Por: Elías Wessin Chávez
.- Hemos visto actores de Hollywood como Martin Sheen, Robert de Niro, Julianne Moore, Mark Ruffalo, Pedro Pascal, entre otros y otras,… que de repente saltan a la palestra política y la emprenden contra las políticas públicas anti woke y anti globalistas de @DonaldTrump, @POTUS, @WhiteHouse.
Esa sección de la farándula estadounidense (la más ruidosa, hipócrita y decadente) que se erige como voz moral del país, mientras encubre o guarda silencio ante los mayores crímenes éticos y sociales de nuestro tiempo. Es la parte purulenta de Hollywood: la que se calla ante la pedofilia en sus propios pasillos, la que mira hacia otro lado ante el tráfico de influencias y favores sexuales para escalar posiciones en la industria, la que aplaude la cultura de la muerte del aborto y promueve la fragmentación familiar como símbolo de “liberación”.
Esa élite farandulera, que predica tolerancia pero lincha a quien disiente, se ha convertido en una extensión del Partido Demócrata y del progresismo globalista. Desde sus alfombras rojas, sus discursos en los Óscar y sus plataformas digitales, lanzan campañas de odio político contra Donald Trump y todo lo que él representa: la soberanía nacional, la defensa de la familia, el patriotismo y el regreso al sentido común.
Desde hace décadas, Hollywood se transformó en un laboratorio ideológico que modela las mentes jóvenes y reescribe los valores tradicionales. La industria del entretenimiento dejó de entretener para adoctrinar. Cada película, cada serie, cada premiación es hoy un sermón progresista en el que se glorifica la ideología de género, se normaliza la promiscuidad, se caricaturiza la religión y se ridiculiza al hombre de familia.
El viejo sueño americano (fundado en el trabajo, la fe y la libertad individual) ha sido reemplazado por un “nuevo sueño” de hedonismo, nihilismo y control cultural. Quien no se arrodilla ante sus dogmas es etiquetado como retrógrado, intolerante o “fascista”.
Y en esa cruzada cultural, Trump es el enemigo perfecto. Representa todo lo que detestan: la independencia frente al poder globalista, la defensa del Estado-Nación, la protección de las fronteras, la denuncia del aborto como negocio y la promoción de una economía basada en el mérito, no en subsidios ideológicos.
La izquierda mediática y política en los Estados Unidos se ha desenmascarado.
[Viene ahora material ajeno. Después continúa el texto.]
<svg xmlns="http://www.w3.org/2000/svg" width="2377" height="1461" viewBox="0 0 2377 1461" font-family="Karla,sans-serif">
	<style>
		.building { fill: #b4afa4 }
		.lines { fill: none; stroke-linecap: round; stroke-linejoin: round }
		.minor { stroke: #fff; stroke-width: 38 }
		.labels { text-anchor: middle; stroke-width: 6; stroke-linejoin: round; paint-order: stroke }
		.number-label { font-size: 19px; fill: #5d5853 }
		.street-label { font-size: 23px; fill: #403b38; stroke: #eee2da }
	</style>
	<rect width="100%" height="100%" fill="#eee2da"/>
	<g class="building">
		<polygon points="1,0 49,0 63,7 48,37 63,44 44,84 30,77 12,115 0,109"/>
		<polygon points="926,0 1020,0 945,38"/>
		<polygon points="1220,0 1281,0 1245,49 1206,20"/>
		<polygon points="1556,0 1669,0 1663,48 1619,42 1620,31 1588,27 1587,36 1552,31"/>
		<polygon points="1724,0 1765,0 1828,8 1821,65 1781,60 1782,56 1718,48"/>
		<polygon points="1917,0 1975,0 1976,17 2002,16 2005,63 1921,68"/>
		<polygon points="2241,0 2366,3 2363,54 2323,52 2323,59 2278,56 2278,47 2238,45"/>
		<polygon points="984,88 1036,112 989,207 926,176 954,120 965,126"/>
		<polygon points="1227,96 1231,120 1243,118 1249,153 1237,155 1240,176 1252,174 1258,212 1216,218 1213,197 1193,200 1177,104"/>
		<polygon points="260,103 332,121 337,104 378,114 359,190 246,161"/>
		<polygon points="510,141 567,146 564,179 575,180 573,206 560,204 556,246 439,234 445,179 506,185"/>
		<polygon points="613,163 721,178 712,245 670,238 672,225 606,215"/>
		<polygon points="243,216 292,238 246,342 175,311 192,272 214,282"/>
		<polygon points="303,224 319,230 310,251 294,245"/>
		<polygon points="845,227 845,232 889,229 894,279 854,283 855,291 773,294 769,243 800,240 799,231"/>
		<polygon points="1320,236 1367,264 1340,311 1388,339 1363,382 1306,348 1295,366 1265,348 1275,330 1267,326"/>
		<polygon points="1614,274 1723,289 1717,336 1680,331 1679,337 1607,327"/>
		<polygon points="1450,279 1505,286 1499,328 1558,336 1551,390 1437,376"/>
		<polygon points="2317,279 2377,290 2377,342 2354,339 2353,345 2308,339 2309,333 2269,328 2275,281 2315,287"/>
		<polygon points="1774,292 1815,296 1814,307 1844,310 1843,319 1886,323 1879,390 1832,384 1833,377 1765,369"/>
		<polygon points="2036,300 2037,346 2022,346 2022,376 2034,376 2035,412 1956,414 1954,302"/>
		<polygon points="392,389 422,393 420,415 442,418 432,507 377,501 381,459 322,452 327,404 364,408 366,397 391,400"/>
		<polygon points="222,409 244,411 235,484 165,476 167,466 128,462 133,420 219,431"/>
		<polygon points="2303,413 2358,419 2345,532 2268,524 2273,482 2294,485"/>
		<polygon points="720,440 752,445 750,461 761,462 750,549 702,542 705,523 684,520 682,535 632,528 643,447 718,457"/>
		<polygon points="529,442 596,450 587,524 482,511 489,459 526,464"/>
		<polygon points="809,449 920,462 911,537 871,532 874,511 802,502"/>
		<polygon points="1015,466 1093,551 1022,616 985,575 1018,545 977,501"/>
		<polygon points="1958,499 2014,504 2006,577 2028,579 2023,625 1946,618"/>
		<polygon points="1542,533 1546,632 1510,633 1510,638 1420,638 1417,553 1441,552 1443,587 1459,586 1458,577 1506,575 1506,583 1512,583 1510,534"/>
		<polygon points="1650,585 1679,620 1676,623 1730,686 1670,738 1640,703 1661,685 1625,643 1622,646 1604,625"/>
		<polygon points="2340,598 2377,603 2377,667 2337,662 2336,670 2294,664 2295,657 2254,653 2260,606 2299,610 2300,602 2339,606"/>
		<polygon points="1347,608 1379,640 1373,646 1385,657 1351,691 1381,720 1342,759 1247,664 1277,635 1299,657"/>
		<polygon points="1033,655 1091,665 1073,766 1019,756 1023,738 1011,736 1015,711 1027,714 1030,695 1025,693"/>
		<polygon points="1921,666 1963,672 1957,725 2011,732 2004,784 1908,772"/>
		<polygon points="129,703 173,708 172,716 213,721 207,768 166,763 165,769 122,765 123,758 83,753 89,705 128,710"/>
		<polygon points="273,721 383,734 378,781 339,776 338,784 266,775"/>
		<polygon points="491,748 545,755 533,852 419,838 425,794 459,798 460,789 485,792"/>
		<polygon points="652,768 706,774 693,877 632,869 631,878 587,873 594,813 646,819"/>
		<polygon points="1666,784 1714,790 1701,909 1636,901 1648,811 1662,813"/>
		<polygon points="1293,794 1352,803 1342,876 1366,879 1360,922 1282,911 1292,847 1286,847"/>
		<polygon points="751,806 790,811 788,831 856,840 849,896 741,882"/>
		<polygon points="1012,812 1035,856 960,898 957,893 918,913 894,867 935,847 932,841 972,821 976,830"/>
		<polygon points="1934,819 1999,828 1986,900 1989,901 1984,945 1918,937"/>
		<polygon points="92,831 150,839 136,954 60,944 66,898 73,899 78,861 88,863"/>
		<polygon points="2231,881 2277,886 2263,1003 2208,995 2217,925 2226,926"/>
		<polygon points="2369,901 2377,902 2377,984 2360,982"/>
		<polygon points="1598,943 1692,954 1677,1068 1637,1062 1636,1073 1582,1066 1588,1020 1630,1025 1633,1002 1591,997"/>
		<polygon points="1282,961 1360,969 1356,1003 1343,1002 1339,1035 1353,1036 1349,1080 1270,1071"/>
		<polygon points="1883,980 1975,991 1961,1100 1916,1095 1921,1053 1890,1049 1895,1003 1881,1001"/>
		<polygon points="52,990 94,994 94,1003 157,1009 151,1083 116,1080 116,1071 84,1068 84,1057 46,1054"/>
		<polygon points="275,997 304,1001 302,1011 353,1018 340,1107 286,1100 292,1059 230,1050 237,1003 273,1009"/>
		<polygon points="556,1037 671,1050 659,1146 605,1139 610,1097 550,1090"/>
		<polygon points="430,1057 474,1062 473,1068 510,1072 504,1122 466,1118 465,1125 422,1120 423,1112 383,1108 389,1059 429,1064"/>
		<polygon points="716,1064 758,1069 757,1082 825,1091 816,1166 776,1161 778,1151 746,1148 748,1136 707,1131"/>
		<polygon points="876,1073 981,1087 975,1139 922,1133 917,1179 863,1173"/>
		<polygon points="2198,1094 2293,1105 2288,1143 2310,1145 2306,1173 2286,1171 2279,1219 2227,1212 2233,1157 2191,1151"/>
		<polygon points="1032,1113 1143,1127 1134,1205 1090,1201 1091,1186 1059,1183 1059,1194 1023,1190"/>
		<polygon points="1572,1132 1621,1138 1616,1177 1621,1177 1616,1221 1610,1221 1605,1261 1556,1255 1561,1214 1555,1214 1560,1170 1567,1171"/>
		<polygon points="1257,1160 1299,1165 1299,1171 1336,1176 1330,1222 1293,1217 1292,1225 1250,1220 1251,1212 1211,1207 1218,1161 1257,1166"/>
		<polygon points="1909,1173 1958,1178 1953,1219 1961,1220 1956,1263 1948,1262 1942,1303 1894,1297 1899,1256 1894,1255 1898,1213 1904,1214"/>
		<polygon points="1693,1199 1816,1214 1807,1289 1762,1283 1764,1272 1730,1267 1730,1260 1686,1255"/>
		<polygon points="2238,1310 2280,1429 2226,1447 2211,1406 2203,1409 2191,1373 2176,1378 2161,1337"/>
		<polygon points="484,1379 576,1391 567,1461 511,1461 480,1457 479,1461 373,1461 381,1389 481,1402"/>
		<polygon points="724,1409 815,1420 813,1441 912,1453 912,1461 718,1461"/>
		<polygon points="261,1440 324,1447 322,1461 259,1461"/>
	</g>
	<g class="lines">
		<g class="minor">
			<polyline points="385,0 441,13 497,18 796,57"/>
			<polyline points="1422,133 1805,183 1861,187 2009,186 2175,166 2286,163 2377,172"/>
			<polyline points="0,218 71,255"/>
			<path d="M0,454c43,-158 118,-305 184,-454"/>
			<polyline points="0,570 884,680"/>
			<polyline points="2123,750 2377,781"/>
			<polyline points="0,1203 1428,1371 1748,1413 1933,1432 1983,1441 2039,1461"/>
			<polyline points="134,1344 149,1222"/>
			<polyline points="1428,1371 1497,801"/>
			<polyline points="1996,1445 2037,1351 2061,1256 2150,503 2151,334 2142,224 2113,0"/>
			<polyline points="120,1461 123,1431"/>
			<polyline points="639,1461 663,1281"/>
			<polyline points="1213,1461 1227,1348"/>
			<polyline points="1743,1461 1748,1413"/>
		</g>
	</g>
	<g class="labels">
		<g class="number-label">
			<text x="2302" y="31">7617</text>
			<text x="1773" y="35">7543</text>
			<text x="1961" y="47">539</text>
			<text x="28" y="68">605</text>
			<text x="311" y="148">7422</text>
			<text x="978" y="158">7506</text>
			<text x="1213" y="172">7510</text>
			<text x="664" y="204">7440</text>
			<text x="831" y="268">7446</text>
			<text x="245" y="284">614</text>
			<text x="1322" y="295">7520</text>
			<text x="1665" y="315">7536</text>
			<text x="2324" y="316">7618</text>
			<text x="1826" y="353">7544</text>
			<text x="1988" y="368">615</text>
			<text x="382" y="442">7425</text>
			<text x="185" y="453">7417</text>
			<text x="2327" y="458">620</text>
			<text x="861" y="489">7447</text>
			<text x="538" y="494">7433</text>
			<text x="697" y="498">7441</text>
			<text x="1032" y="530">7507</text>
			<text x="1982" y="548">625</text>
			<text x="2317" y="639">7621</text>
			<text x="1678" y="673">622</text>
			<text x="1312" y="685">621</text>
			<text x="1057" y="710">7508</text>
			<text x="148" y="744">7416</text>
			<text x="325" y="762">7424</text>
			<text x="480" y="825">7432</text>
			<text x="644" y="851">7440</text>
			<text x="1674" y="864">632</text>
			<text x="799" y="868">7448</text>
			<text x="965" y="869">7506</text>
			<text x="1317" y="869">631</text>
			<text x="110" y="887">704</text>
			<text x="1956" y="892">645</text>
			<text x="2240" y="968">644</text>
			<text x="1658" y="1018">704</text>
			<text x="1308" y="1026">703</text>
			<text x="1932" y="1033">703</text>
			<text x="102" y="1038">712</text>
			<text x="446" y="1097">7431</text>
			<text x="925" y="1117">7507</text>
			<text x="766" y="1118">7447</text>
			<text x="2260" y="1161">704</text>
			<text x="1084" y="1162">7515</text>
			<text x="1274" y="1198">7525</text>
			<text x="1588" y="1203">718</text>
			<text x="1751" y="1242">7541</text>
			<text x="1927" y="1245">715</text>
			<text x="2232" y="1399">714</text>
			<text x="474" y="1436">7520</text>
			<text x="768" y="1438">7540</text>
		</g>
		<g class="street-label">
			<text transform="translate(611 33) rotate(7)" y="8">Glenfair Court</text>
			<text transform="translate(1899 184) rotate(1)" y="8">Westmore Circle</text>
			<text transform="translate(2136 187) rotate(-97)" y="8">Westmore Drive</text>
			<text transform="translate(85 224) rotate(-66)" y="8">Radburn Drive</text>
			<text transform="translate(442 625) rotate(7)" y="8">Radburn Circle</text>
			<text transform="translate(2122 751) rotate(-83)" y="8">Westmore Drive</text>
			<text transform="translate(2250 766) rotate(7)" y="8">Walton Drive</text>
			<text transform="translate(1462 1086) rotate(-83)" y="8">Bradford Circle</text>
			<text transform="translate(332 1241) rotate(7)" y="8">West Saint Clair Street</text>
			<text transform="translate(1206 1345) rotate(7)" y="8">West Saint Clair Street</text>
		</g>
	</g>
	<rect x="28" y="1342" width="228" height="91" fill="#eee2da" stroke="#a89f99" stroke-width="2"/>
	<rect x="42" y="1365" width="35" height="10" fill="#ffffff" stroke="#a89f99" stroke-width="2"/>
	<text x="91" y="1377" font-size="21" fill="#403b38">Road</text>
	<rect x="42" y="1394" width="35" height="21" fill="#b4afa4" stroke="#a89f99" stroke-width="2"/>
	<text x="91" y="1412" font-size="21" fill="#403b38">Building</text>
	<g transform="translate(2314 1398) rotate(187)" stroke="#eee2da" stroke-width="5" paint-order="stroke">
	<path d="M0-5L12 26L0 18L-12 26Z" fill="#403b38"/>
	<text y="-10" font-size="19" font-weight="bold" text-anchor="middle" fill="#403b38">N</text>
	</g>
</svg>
Ya no pretende ser democrática: pretende ser hegemónica. No busca el debate, sino la cancelación. No compite en ideas, impone narrativas. Su obsesión no es gobernar, sino controlar y lo hace a través de la cultura, la educación y los medios de comunicación.
La maquinaria del Partido Demócrata, auspiciada por grandes corporaciones tecnológicas y la industria del entretenimiento, ha desplegado una campaña sistemática para destruir a Trump y todo lo que él representa. No se trata solo de política: es una guerra espiritual y civilizatoria.
Porque si cae Trump, cae la idea misma de resistencia frente al globalismo.
Si cae Trump, se consolida la utopía progresista del “ciudadano del mundo”: sin identidad, sin raíces, sin patria, sin fe.
Paradójicamente, acusan a Trump de autoritario, cuando es precisamente él quien se ha ceñido al texto constitucional y ha defendido los límites del poder federal frente al intervencionismo burocrático.
Quienes lo persiguen, en cambio, utilizan al Estado y al aparato judicial como armas políticas. Quieren prohibirlo, silenciarlo.
Esa es la izquierda de hoy: la que censura en redes, la que criminaliza al adversario, la que destruye reputaciones con tal de preservar su dominio cultural.
Trump no es solo un político; es el símbolo de un movimiento que se resiste a morir. Detrás de su figura está la voz de millones de ciudadanos que se niegan a ser gobernados por las élites del espectáculo, por burócratas globalistas y magnates especuladores.
Los “No Kings” (que dicen rechazar a los reyes) desean, en realidad, un Estado todopoderoso que los sustituya. Su lucha no es por la libertad, sino contra la libertad.
Frente a ellos, Trump representa la posibilidad de un renacimiento moral y patriótico: el regreso al orden, la familia, la fe y el sentido común.
Y por eso lo odian. Porque les recuerda que el poder pertenece al pueblo, no a los actores, no a los magnates, no a los comisarios ideológicos.